Nano…
i am not a doctor, nor do I have a crystal ball, I am just a recovering alcoholic. For what it’s worth, here is my take on your questions.
I like your partner hit a bit of bad luck in my professional and personal life. And my drinking did get worse for it. In fact, I was sitting in my home office one morning staring at an unopened bottle of jack daniels, and the biggest decision I needed to make that day was when was I going to open it right that moment, or put it off till noon. Either way, I was going to open it, of that I was sure.
Somewhere around that time I realized that I was in deep trouble. I couldn’t or wouldn’t stop drinking. And now that I have gotten sober, I have crossed paths with scores of other drunks just like me. Once we cross that invisible line, we lose control over when or how much we drink, or what we do to people we love when we are loaded. We become powerless over it.
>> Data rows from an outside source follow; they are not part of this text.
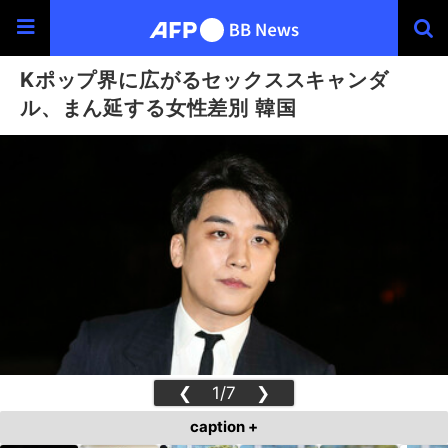
Kポップ界に広がるセックススキャンダ
ル、まん延する女性差別 韓国
❮
1/7
❯
caption +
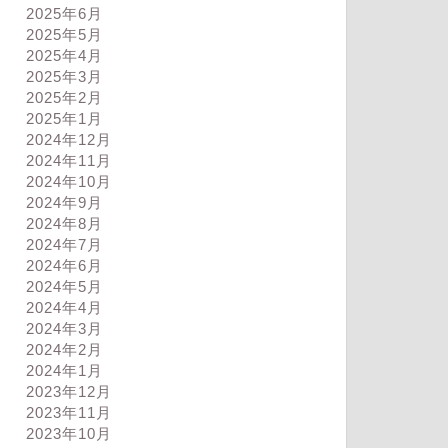
2025年6月
2025年5月
2025年4月
2025年3月
2025年2月
2025年1月
2024年12月
2024年11月
2024年10月
2024年9月
2024年8月
2024年7月
2024年6月
2024年5月
2024年4月
2024年3月
2024年2月
ログ
ブログ
2024年1月
2023年12月
2023年11月
2023年10月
Your partner may be one of us, and he may not, I don’t know. He alone needs to make that diagnosis.
As to if this time is the last time, nano, in the back of your mind you already know that it isn’t. Your partner needs that next drink like you need your next breath. It’s hold is that powerful. I am not surprised that he is depressed and suffers mood swings. He is facing a hellish landscape without the ease and comfort of a few drinks. And once he starts, he can’t stop. It is a vicious cycle.
No drug or new job or change in circumstance will fix what is wrong with us. We drink to preserve our very sanity.
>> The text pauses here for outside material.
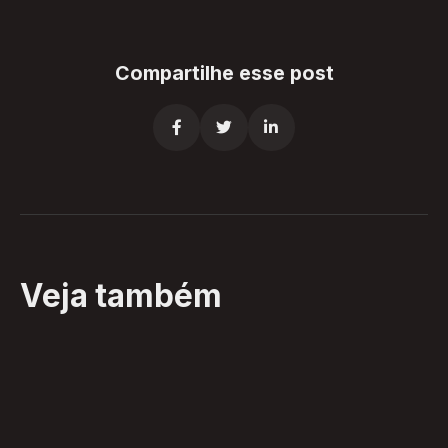
Compartilhe esse post



Veja também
If your partner really wants to stop drinking, he will find an alcoholics anonymous meeting. There are tens of thousands of them all over the world. He can find one.
Then he needs to sit down and listen. He might learn something he does not now know.
One thing I do know for sure, over any length of time, it only gets worse, it never gets better. Never. In a year or two from now, you may call what’s going on right now the good old days.